## EXERCISE REQUIREMENTS
(A) Write out the quarterly financial report excerpt from "Other mortgage banking" up to and including "cost reduction programs.".
(B) Extend the quarterly financial report excerpt, beginning right after its final sentence.

## PROVIDED PASSAGE
"""
Other mortgage banking revenues increased by $1.8 million to $3.0 million in
the first three months of 1996 from $1.2 million in the first three months
of 1995. This increase was mainly the result of higher gains on the sale of
servicing rights due to a higher level of mortgage originations and a more
favorable mix of fixed to variable rate loans.
General and administrative expenses for the current quarter increased to
$1.3 million from $1.1 million for the same period a year ago as a result of
higher mortgage production levels, due to the increase in domestic unit
deliveries, partially offset by the benefit of cost reduction programs.
10
<PAGE> 11
INCOME TAXES
Income tax expense totaled $2.3 million in the first quarter of 1996 and $.3
million in the prior year's first quarter. These amounts represented
effective income tax rates of approximately 36% and 37% in 1996 and 1995,
respectively.
LIQUIDITY AND CAPITAL RESOURCES
The Company assesses its liquidity in terms of its ability to generate cash
to fund its operating and investing activities. Historically, the Company
has funded its construction and mortgage banking concerns with internally
generated operating results and external sources of debt and equity
financing. In the first quarter of 1996, net cash used for operating,
investing and financing activities totaled $8.2 million, compared to $19.6
million used in the prior year's first quarter.
"""
## AVAILABLE DATA
"""
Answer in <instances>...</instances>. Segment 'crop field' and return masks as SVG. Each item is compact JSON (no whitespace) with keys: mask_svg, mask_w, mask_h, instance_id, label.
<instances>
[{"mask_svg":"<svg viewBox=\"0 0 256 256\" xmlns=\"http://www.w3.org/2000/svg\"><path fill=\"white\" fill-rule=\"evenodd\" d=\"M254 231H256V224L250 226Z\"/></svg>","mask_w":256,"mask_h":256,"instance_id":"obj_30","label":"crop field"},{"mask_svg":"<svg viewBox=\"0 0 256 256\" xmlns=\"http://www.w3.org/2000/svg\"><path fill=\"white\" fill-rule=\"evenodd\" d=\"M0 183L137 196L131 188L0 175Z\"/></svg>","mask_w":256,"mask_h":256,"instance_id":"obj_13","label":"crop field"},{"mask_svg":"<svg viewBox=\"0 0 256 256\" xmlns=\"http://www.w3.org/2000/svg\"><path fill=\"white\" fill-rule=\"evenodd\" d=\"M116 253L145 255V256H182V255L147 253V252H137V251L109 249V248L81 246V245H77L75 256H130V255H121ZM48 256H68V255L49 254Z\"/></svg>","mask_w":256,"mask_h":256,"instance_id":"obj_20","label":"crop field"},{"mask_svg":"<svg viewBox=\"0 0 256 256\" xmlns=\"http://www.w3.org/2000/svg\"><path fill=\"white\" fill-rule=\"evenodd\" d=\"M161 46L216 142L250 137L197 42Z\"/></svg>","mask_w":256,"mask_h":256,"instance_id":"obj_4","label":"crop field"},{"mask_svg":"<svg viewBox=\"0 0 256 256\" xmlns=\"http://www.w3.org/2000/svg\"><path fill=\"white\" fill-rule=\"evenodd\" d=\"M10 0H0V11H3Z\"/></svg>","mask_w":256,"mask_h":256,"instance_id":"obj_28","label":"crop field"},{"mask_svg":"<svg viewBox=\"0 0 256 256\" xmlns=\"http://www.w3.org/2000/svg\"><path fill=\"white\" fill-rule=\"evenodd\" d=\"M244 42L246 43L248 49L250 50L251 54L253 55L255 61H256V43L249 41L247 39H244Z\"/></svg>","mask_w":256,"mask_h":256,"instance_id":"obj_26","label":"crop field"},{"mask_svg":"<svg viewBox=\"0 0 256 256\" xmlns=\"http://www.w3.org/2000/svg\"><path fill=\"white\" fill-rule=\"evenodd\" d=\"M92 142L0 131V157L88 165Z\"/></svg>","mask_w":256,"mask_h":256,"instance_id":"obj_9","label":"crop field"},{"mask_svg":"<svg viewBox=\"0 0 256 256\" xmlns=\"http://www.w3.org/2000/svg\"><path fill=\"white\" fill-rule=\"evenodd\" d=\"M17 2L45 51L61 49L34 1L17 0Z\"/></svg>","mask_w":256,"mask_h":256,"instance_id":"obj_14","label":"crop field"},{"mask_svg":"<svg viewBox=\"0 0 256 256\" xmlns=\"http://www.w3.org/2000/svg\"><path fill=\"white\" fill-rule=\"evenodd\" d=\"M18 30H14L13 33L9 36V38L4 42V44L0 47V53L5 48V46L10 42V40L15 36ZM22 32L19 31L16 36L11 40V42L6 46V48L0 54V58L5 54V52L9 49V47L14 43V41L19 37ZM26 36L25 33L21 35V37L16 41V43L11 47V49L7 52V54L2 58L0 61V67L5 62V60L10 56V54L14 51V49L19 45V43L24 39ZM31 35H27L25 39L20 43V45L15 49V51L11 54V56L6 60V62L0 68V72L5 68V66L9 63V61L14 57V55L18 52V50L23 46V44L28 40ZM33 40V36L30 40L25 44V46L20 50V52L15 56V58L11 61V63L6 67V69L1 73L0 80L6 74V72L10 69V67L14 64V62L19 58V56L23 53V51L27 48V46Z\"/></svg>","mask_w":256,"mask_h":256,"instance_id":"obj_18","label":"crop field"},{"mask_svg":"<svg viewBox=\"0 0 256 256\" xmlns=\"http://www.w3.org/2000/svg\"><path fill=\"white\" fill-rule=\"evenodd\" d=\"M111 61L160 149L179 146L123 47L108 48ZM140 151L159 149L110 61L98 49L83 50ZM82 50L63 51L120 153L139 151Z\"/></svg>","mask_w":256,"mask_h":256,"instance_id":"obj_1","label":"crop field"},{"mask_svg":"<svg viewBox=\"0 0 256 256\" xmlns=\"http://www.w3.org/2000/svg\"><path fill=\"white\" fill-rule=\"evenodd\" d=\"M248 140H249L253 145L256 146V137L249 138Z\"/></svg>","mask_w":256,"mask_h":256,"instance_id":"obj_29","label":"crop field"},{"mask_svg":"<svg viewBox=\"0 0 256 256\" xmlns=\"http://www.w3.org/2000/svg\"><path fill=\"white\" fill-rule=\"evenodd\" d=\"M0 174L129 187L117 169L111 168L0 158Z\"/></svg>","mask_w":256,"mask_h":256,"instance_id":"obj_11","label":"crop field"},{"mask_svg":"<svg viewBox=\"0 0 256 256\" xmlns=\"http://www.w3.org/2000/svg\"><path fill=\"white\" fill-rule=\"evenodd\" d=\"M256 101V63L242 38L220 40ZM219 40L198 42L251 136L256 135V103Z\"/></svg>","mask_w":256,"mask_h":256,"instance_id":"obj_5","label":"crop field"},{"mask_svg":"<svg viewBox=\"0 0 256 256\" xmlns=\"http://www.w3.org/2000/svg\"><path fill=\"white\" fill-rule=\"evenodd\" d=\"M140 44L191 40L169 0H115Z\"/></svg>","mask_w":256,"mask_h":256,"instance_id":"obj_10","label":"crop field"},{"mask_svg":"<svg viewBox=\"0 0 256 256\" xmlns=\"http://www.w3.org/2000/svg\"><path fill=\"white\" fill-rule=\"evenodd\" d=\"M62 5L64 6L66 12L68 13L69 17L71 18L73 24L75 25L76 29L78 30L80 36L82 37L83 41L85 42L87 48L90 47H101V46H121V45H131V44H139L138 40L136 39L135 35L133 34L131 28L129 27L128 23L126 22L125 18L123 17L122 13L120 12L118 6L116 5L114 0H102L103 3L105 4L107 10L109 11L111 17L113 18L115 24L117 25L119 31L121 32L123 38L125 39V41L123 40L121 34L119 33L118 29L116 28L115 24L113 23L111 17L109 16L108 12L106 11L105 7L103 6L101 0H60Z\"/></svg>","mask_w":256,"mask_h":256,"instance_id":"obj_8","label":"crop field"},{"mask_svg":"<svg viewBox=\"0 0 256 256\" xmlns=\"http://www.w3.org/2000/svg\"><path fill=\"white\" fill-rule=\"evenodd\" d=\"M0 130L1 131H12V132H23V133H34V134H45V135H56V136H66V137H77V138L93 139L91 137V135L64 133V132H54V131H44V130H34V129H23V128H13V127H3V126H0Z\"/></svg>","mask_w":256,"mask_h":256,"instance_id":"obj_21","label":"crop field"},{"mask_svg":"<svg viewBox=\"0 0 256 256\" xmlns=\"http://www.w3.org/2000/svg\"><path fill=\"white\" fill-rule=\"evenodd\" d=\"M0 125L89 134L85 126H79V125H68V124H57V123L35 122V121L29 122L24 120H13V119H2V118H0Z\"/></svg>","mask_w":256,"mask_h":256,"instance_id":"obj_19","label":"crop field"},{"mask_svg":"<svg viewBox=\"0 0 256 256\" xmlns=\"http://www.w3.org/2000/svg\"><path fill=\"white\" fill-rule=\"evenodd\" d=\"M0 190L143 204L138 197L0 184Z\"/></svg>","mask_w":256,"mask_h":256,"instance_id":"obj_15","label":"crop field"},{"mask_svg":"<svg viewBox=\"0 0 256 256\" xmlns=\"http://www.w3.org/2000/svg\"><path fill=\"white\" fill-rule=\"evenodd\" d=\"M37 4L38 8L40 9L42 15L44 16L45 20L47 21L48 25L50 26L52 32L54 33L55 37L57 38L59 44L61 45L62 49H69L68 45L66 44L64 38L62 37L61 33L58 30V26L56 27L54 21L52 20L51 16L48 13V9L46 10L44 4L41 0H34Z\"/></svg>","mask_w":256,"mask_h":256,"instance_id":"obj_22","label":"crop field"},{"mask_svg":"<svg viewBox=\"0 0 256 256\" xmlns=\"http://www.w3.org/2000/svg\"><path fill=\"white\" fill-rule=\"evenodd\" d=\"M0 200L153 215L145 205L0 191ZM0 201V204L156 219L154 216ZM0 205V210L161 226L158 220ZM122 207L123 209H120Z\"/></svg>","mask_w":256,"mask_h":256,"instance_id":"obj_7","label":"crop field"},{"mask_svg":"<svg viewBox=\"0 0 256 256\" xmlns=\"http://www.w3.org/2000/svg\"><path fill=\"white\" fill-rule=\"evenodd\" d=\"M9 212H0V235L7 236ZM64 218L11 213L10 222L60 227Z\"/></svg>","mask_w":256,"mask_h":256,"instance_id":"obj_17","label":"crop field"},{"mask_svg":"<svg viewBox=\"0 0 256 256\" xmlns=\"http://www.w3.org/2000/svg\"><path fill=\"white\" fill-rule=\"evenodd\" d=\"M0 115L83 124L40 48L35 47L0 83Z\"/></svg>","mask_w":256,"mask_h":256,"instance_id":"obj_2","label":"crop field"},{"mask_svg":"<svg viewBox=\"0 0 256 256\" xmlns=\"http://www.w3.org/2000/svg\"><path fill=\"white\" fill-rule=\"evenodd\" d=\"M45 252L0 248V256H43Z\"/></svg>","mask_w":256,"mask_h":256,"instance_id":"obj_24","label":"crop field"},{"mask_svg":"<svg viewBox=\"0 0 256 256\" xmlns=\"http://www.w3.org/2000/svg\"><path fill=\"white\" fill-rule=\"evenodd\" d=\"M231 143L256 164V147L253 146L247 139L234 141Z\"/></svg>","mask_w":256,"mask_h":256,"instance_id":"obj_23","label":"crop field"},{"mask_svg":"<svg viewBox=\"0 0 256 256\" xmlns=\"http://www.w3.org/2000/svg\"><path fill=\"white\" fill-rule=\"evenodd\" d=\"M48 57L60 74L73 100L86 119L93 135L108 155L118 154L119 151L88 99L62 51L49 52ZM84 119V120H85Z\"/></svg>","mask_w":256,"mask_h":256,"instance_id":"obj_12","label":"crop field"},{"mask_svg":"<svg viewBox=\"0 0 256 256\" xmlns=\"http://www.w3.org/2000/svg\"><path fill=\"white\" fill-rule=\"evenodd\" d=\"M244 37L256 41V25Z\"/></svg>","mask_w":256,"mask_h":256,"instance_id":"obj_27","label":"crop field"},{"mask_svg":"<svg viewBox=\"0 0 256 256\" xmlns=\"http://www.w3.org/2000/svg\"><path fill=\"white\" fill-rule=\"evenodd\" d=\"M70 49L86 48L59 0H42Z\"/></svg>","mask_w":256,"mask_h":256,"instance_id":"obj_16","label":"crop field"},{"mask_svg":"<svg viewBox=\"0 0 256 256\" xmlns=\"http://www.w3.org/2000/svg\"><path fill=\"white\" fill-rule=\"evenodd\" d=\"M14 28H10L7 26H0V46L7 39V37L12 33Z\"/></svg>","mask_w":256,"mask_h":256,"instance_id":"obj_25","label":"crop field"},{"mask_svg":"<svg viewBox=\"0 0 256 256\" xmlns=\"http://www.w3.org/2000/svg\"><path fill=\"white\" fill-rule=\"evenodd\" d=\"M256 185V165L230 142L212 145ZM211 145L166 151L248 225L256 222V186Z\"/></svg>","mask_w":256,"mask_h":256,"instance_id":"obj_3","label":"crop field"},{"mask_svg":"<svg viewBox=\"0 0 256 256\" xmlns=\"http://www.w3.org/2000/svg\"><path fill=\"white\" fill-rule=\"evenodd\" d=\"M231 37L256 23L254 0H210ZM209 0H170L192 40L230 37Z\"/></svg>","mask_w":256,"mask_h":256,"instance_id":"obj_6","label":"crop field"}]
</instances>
"""
## RESPONSES TO THE EXERCISE
(A)
Other mortgage banking revenues increased by $1.8 million to $3.0 million in
the first three months of 1996 from $1.2 million in the first three months
of 1995. This increase was mainly the result of higher gains on the sale of
servicing rights due to a higher level of mortgage originations and a more
favorable mix of fixed to variable rate loans.
General and administrative expenses for the current quarter increased to
$1.3 million from $1.1 million for the same period a year ago as a result of
higher mortgage production levels, due to the increase in domestic unit
deliveries, partially offset by the benefit of cost reduction programs.

(B)
The Company's operating activities for the first quarter of 1996 provided
$22.4 million, while first quarter 1995 operating activities used $72.1
million. In the first quarter of 1996, cash was provided by a reduction in
receivables of $87.7 million and first quarter earnings of $4.1 million. The
cash provided was partially offset by cash used to fund a net investment of
$18.5 million in inventories, excluding $12.9 million of inventories
acquired through seller financing, and to pay down $51.1 million in accounts
payable, accrued expenses and other liabilities. The reduction in
receivables primarily related to a lower mortgage origination volume in the
first quarter of 1996 as compared to the fourth quarter of 1995, resulting
in a lower balance of mortgages held under commitment of sale. Inventories
increased primarily in the United States where they rose to $938.2 million
at February 29, 1996 from $901.4 million at November 30, 1995, as the
Company experienced continued growth in its domestic operations.
Operating activities for the first quarter of 1995 used cash for a net
investment of $78.2 million in inventories, excluding $16.6 million of
inventories acquired through seller financing, and to pay down $51.0 million
in accounts payable, accrued expenses and other liabilities. The use of cash
was partially offset by a $75.0 million reduction in receivables.
Inventories increased mainly due to the Company's continued domestic
expansion and sluggish sales rates in the first quarter of 1995. The
reduction in receivables related primarily to a decrease in mortgage
origination volume in the first quarter of 1995 when compared to the fourth
quarter of 1994.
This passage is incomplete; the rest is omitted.